2012, USA. (PG-13). Director: Stephen Chbosky. Writer: Stephen Chbosky (novel), Stephen Chbosky (screenplay). Cast: Logan Lerman, Ezra Miller, Emma Watson, Paul Rudd, Joan Cusack.
The Perks of Being a Wallflower starts as a seemingly classic John Hughes, and the connection between Logan Lerman‘s Charlie, his typewriter, and his English teacher reminds me of Mike White‘s script for Orange County. Yes, guilty as charged – I am a non-reader of the book. As I went to see this movie alone in a late night screening, I completely had no idea about the story. No, not even the premise. And, what a joy I had in no-pressumption.
At around minute forty-five I already whispered, “Please don’t let this movie be over.” I felt the thrill as our repressed antihero dared himself to approach the screen beauty Emma Watson (as Sam) with his every footstep following the beats of “Come On Eileen”. The coming-of-age drama is on the surface about Charlie’s attempt to get through his freshman year at school, and the usual formula applied; he falls for the most beautiful girl, he befriends the know-it-all underdog, and he faces the bullies. Yet, the beauty of The Perks of Being a Wallflower is left unspoken. And the unspoken twist is emerging slowly towards the end, carefully brought up to the surface, and the next thing we know, we could feel the ever-so disturbing scar in the most hidden part of Charlie’s heart. It’s the subtlety that makes this movie very special.

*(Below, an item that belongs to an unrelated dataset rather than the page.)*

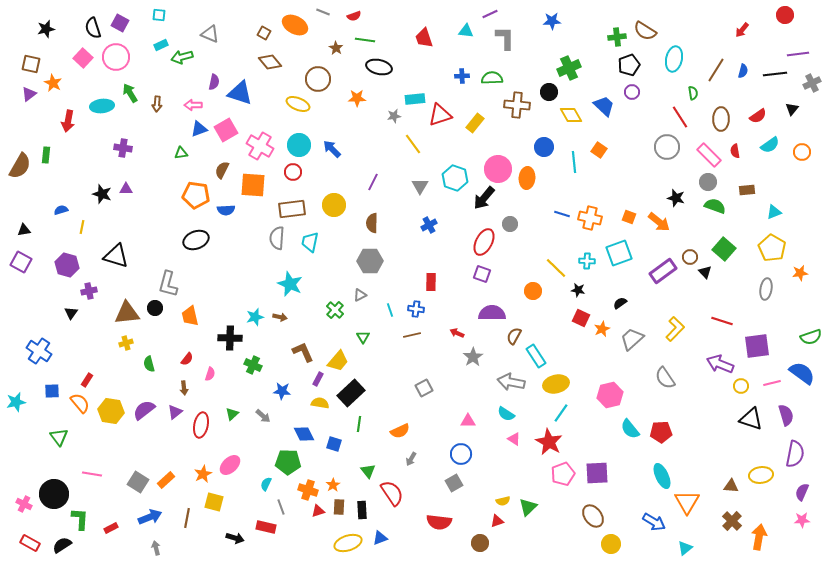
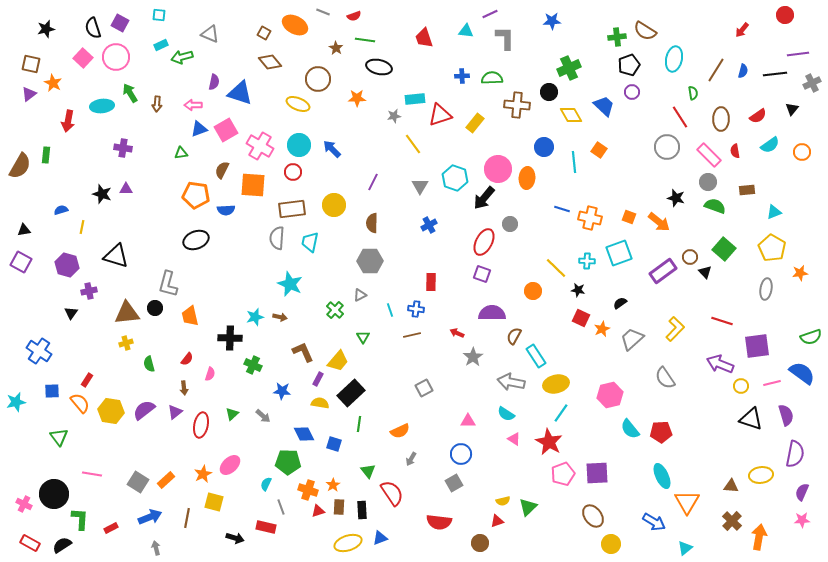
blue line at (562, 214): moved 5 px up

The Perks of Being a Wallflower is career-redefining for Logan Lerman. He is perfectly lovable in every frame, and he definitely understands what it is being Charlie. Emma Watson has never been this adorable and alluring before. She is the new Jenny from Forrest Gump, or Penny Lane from Almost Famous. Nobody can resist her. And, Ezra Miller was born for his role as Patrick. No one will be able to deny his charm – not women, not men, not girls, not boys. There is no exaggeration in saying that Miller is the “it” boy in Hollywood now. The threesome ensemble will be as classic as Jules, Jim and Catherine of Truffaut’s Jules et Jim.
Stephen Chbosky wrote the novel, the screenplay, and directed The Perks of Being a Wallflower himself. Two weeks have passed after I saw this movie, and it still lingers until now. And, I still wish that it would last.